The Discussion Guide lists four questions in relation to these tests, as follows:

  1. Are the price tests currently used to review the prices of new medicines in the various categories appropriate for that category? Why? Why not? If not, how could these tests be amended to improve their appropriateness?
  2. If you think that medicines that offer "moderate therapeutic improvement" should be distinguished from medicines that provide "little or no therapeutic improvement" what would the appropriate new price test be?
  3. For price review purposes, "comparable medicines" are medicines that are clinically equivalent. Do you have any suggestions as to principles or criteria that should be used in determining how to identify "comparable medicines" for the purpose of inclusion in the above price tests?
  4. Under the current Guidelines, Board Staff compares the Canadian average transaction price of the new medicine to the prices of the same medicine sold in the seven countries listed in the Regulations. However, Section 85(1) of the Patent Act states that the Board should take into consideration "the prices of other comparable medicines in other countries". Should the Guidelines address this factor? If so, how could this factor be incorporated into the price tests for new medicines?

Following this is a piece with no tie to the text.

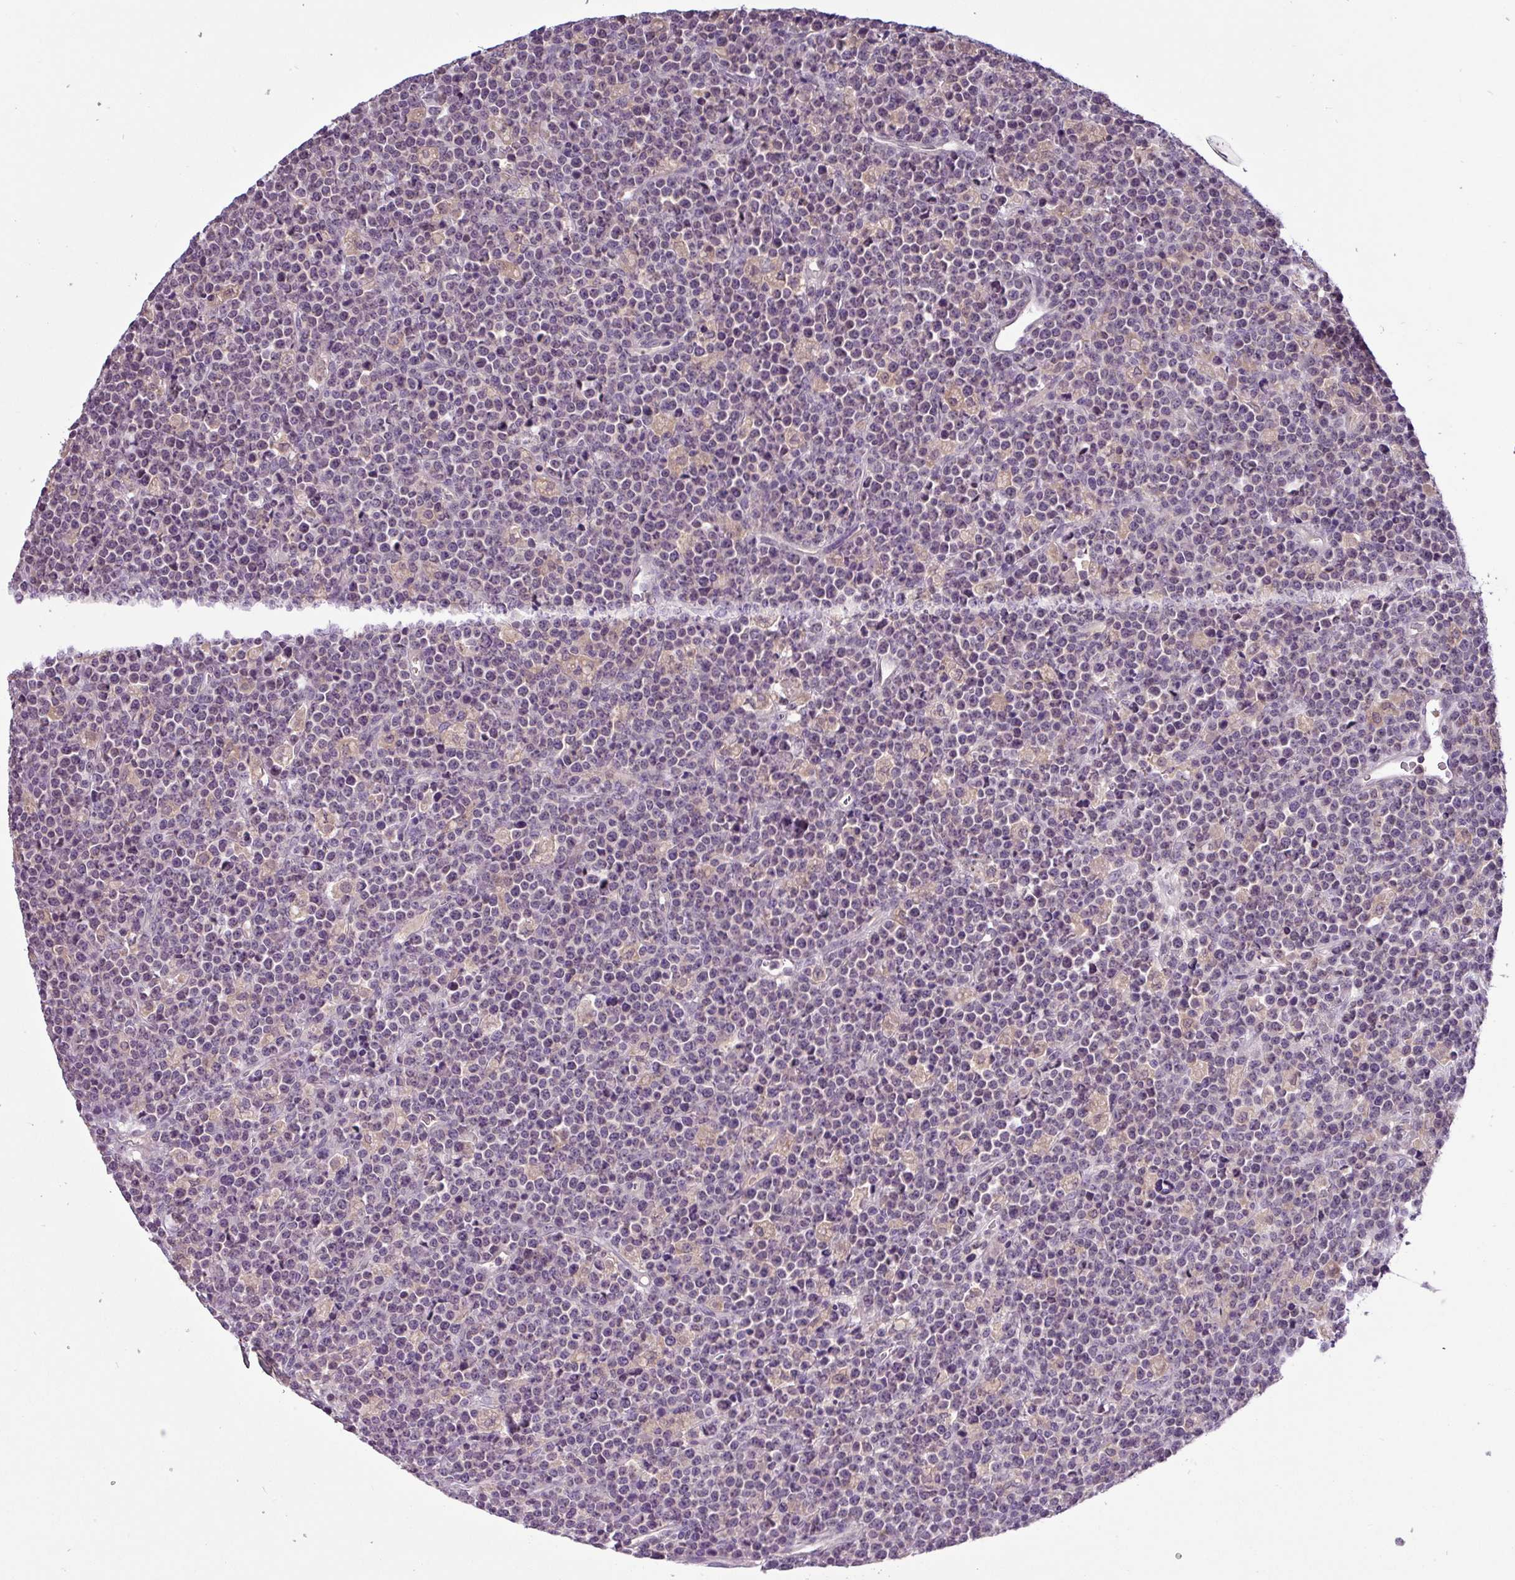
{"staining": {"intensity": "negative", "quantity": "none", "location": "none"}, "tissue": "lymphoma", "cell_type": "Tumor cells", "image_type": "cancer", "snomed": [{"axis": "morphology", "description": "Malignant lymphoma, non-Hodgkin's type, High grade"}, {"axis": "topography", "description": "Ovary"}], "caption": "Tumor cells show no significant staining in high-grade malignant lymphoma, non-Hodgkin's type.", "gene": "TMEM62", "patient": {"sex": "female", "age": 56}}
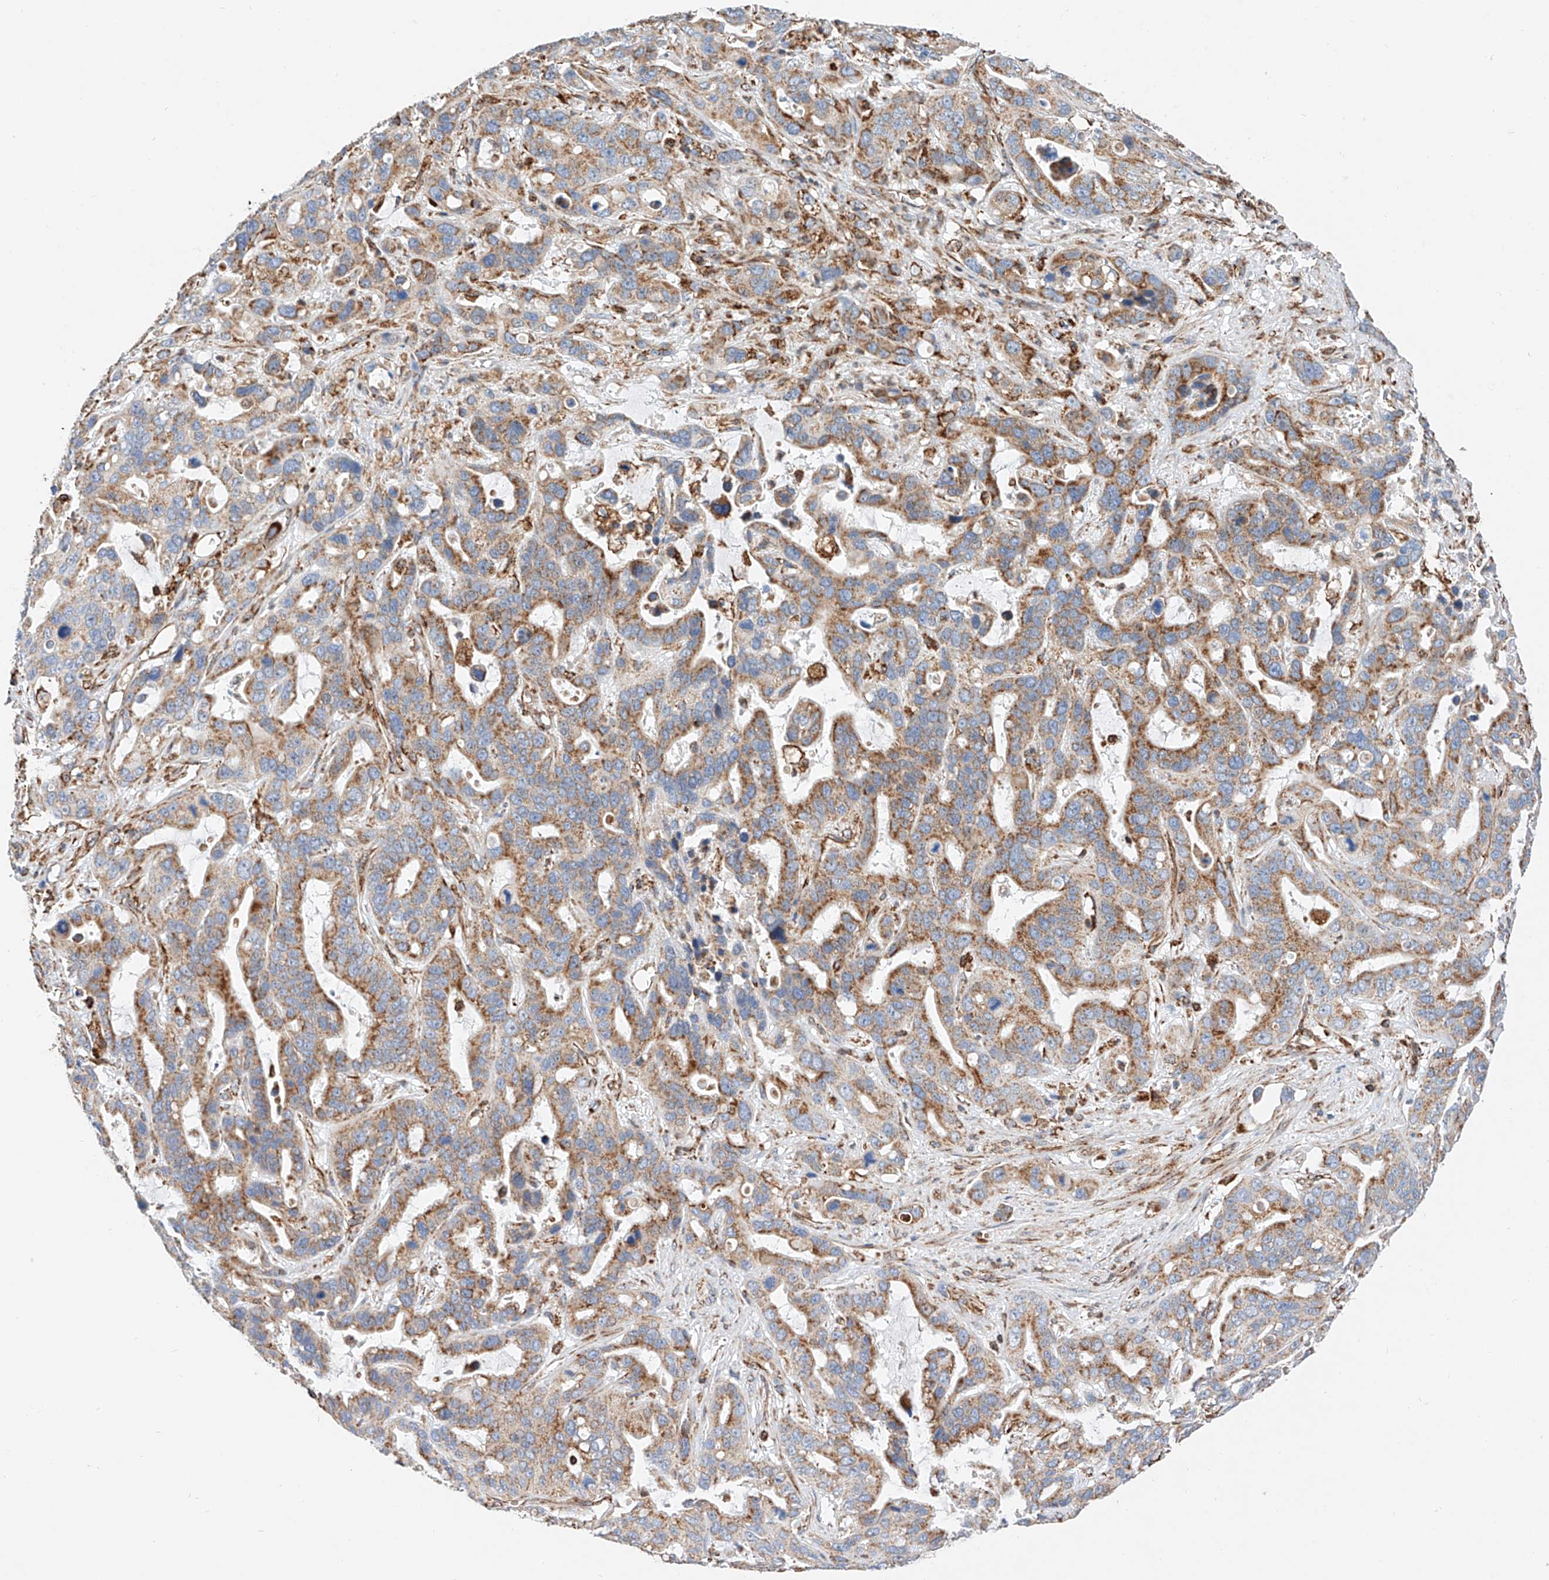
{"staining": {"intensity": "moderate", "quantity": ">75%", "location": "cytoplasmic/membranous"}, "tissue": "liver cancer", "cell_type": "Tumor cells", "image_type": "cancer", "snomed": [{"axis": "morphology", "description": "Cholangiocarcinoma"}, {"axis": "topography", "description": "Liver"}], "caption": "An immunohistochemistry histopathology image of tumor tissue is shown. Protein staining in brown labels moderate cytoplasmic/membranous positivity in liver cancer (cholangiocarcinoma) within tumor cells.", "gene": "NDUFV3", "patient": {"sex": "female", "age": 65}}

Issue No. 3: Should the Board's Guidelines Address the Direction in the Patent Act to Consider "any market"?

Section 83 of the Patent Act provides that the Board can make a finding of excessive price, and order a price reduction, in respect of the price at which a patented medicine is being sold in "any market" in Canada. However, in conducting its various price tests, the Board currently uses the average transaction price (ATP) for Canada as a whole. As a result, it is possible for different customer classes (wholesalers, hospitals, etc.) and/or different provinces/territories to pay a higher or lower price than others. The variation in the prices charged is usually modest (plus or minus 5%) but it can be as much as 25% above or below the maximum non-excessive price.

The Board asks two questions in relation to this issue, as follows:

  1. Given the price variations by provinces/territories and classes of customer, is it appropriate for the Board to only consider an ATP calculated based on the total revenues from the sales for all provinces/territories and all classes of customer? Why? Why not?
  2. If the current ATP calculation is not appropriate, should the Board review the prices to the different classes of customers and/or the different provinces and territories for all DINs? Or should this level of review be done on a case by case basis, where there is a significant variation in the prices charged?